Tuesday, July 1, 2014

Bubble and Squeak (cabbage and sausage or ground beef)

This dish is one I've been eating since I was a little kid, and the one that made me finally decide to make this blog, which I had considered before. I'd decided it was too large an undertaking, and I'd gone back to looking up recipes on Pinterest.
One of my childhood favorites.

When my garden started bearing, I was as excited as any first-year gardener. Bursting with excitement to cook my very first head of homegrown cabbage, I headed to Pinterest and looked up bubble and squeak, only to find many recipes that said to cook this in a frying pan, and not one called for cream sauce. I didn't want to make their recipe, though. I wanted to make the one my dad used to make us as kids. So I went to my trusty Fannie Farmer Cookbook, and there it was.



Bubble-and-Squeak
Put in layers in a casserole:
1 lb. cooked sausage meat (*if using ground beef, see seasoning note below)
2 cups chopped cabbage (I used raw, but will try cooking it first next time)
Pour over the top 2 cups cream sauce (this recipe makes one cup, so double it)
Optional: Top with bread crumbs.
Bake at 350 for 30 minutes.
Edges browning in the cast iron dutch oven.
My sister adds potatoes to hers, and it does add some substance, so if you're not paleo, you might try a layer of cooked potatoes at the bottom of the dish. I cooked mine a little too long, so they were more like mashed potatoes, but you could cook them until they are just getting soft, since they will cook some in the casserole. My oldest sister suggested steaming the potatoes along with the cabbage for a few minutes before putting it all together. I might try that next time, as the cabbage was a bit crunchy (or squeaky) when ours finished cooking.
After coming out of oven.

*I did not have sausage, so I used ground beef, which I fried along with 1/2 onion, adding a bit of italian seasoning and a pinch of fennel seeds to give it the sausage flavor, and I thought it turned out fine (although my mother, the purist, was horrified at the thought of using ground beef OR potatoes, and said that wasn't real bubble and squeak).
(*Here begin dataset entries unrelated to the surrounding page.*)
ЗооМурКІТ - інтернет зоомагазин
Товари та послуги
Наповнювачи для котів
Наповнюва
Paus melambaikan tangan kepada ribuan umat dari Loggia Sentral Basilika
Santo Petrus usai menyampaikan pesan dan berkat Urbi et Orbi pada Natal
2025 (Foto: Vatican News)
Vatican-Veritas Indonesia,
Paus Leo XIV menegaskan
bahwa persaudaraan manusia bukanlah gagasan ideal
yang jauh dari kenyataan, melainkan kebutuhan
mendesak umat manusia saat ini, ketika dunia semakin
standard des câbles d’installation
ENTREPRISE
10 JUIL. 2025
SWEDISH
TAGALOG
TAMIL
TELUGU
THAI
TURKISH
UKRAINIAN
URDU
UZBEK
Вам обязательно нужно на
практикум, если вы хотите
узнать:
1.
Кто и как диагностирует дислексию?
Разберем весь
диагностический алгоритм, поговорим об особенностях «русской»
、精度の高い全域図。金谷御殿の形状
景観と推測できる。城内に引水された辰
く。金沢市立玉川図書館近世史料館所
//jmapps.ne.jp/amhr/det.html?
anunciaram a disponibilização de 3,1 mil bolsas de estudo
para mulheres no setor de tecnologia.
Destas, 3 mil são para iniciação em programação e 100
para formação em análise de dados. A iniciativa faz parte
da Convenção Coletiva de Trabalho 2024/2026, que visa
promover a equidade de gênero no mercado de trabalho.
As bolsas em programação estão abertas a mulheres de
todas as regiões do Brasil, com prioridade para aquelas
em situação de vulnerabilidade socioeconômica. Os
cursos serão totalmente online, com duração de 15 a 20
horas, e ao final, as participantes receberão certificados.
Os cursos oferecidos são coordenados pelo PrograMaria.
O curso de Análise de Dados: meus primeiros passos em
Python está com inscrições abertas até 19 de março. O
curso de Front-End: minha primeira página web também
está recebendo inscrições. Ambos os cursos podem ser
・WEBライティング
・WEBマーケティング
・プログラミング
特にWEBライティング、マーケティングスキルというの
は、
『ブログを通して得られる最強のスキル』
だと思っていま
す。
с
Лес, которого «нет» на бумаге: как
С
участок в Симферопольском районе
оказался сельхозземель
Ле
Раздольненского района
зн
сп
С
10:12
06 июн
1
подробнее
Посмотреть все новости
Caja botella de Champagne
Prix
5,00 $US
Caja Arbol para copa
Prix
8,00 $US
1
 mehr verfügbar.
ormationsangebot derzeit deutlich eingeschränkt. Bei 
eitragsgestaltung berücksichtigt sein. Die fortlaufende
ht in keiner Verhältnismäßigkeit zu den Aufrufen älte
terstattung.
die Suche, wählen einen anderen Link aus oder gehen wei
Still, if you've never made this before and you don't have sausage, ground beef is just fine, and I don't think it made much difference TBH.

1 comment:

  1. I once intended to make proper bubble and squeak but I was impatient and didn't read the whole recipe. What I ended up with instead was awesome but I served it over rice. Basically just sausage gravy over chopped cabbage and onion, baked until bubbly and the cabbage was tender. Delicious!